In late August, just a week ahead of France’s famous rentrée—when the entire country marks “the return” from summer holiday and gets back to work and school—newly appointed Education Minister Gabriel Attal announced that students would be prohibited from wearing the abaya, a loose-fitting robe worn by some Muslim women as a form of modest clothing, in schools.
Predictably, the decision set off another round of trans-Atlantic disputes over the meaning of freedom of religion and the best way to guarantee it, with Americans accusing the French state of infringing on the rights of its Muslim citizens and the French accusing Americans of not understanding the nature of French secularism, or laïcité. The belief that the two countries have radically different approaches to secularism and the separation of church and state is now widespread, deeply entrenched—and wrong. In fact, the source of this dispute emerged relatively recently, and it represented a significant and controversial shift in the emphasis of French laïcité: the so-called headscarf law of 2004.

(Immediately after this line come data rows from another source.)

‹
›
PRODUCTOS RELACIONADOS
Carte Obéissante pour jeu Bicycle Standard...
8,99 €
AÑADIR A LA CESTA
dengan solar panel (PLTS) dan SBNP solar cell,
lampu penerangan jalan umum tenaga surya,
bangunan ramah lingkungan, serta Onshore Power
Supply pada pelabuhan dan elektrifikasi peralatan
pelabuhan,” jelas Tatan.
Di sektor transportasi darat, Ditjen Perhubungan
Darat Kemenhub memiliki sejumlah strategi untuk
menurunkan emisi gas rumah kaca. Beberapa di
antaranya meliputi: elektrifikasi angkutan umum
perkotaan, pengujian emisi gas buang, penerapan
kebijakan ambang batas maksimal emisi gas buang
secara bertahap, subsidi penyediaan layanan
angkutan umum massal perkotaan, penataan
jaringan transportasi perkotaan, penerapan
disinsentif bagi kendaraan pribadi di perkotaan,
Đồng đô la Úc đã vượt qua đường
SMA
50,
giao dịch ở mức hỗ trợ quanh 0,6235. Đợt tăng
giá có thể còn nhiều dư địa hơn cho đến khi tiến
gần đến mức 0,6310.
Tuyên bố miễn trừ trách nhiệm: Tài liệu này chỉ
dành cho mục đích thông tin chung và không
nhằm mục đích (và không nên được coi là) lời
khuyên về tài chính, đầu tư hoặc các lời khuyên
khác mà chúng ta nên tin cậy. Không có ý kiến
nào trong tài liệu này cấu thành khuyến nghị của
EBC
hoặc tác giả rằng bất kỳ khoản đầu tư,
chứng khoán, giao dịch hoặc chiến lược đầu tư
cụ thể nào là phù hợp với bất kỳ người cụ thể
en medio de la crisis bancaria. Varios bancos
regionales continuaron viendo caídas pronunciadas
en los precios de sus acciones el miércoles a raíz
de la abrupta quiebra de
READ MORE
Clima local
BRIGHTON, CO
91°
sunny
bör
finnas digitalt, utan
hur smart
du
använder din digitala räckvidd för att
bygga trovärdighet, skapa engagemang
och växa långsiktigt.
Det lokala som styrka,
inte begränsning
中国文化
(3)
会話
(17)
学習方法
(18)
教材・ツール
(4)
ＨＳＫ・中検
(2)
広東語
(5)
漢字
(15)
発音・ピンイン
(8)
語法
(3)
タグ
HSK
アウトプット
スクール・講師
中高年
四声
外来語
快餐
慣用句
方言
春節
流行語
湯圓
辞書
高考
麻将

If the U.S. and the U.K. are two countries separated by a common language, the U.S. and France can often seem like two countries separated by common ideals. Both claim a vocation to advance and defend universal rights, including freedom of speech and freedom of religion. But whereas in the U.S. speech is inviolable from government interference, in France certain speech—like racist or antisemitic insults—is prohibited. Similarly, it is often observed that the U.S. approach to secularism protects freedom of religion, while French laïcité protects freedom from religion.